Extracted records:
####

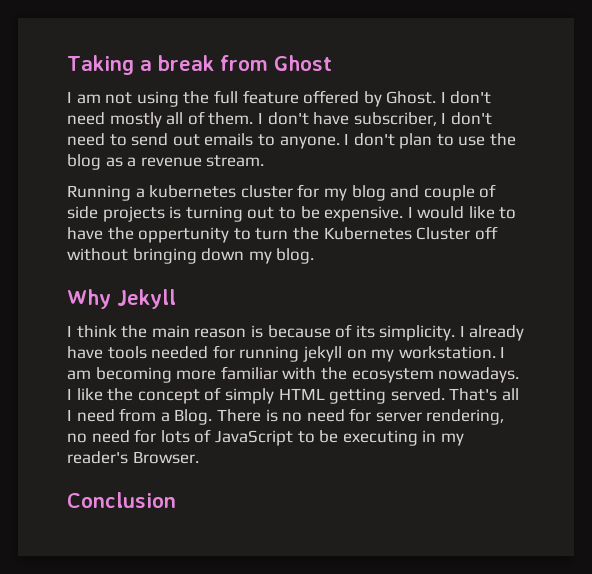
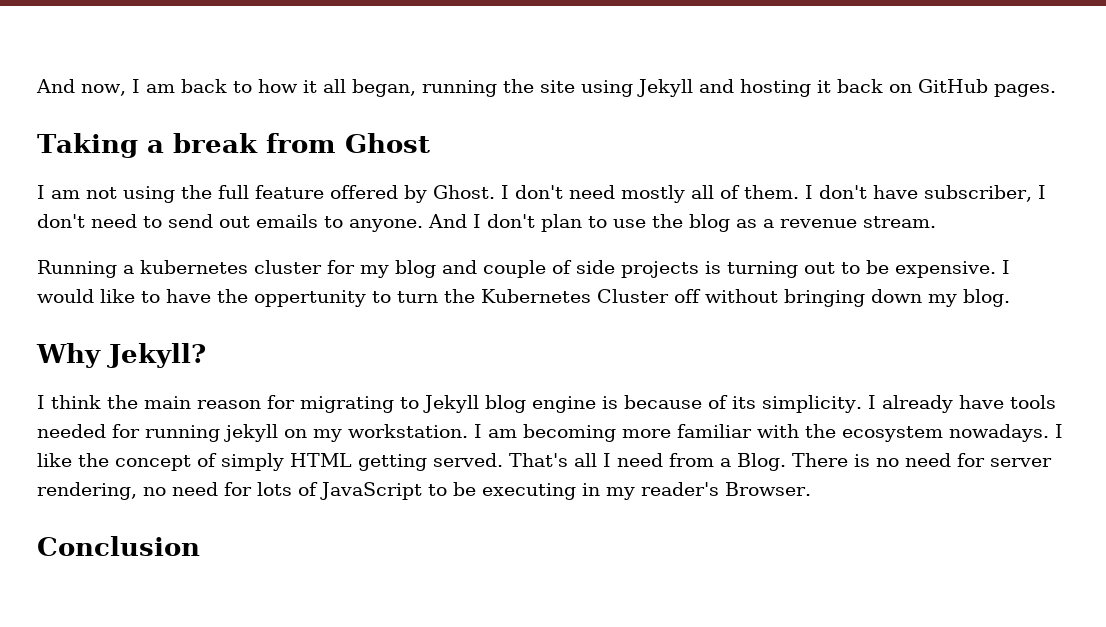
(67, 65) none -> [36,79,1056,97] And now, I am back to how it all began, running the site using Jekyll and hosting it back on GitHub pages. //
(340, 142) none -> [428,214,467,228] And
[117,289,176,309] Jekyll -> [107,343,206,368] Jekyll?
(247, 333) none -> [267,395,596,413] for migrating to Jekyll blog engine

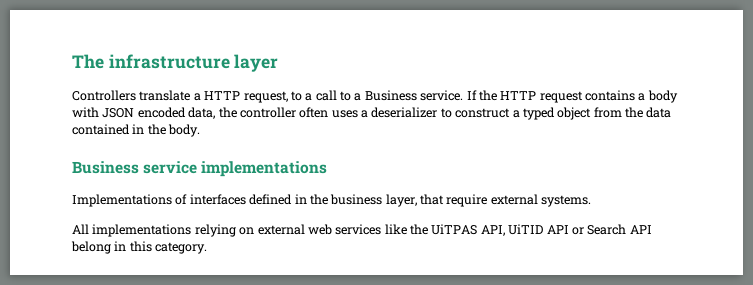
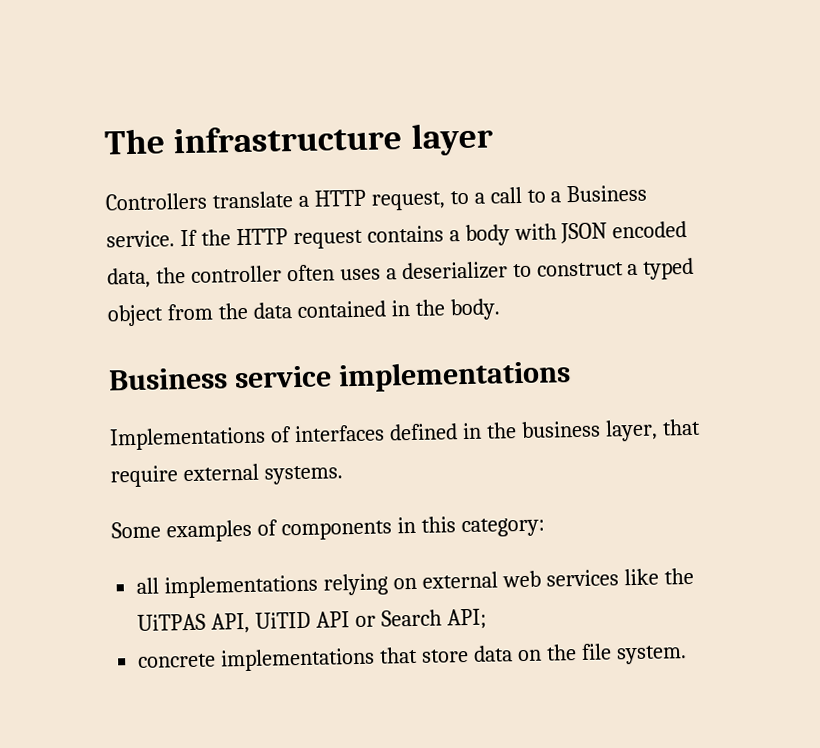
[72,224,89,234] All -> [111,516,545,543] [136,577,160,594] Some examples of components in this category: // all
[629,225,652,234] [71,241,208,254] API belong in this category. -> [446,608,487,630] [138,643,687,672] API; // concrete implementations that store data on the file system.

####

_Exercise prompt_
Reproduce the records above from their first line to the line bearing "[117,289,176,309] Jekyll ->", both ends included, leaving every picture out.

_Output of the exercise_
(67, 65) none -> [36,79,1056,97] And now, I am back to how it all began, running the site using Jekyll and hosting it back on GitHub pages. //
(340, 142) none -> [428,214,467,228] And
[117,289,176,309] Jekyll -> [107,343,206,368] Jekyll?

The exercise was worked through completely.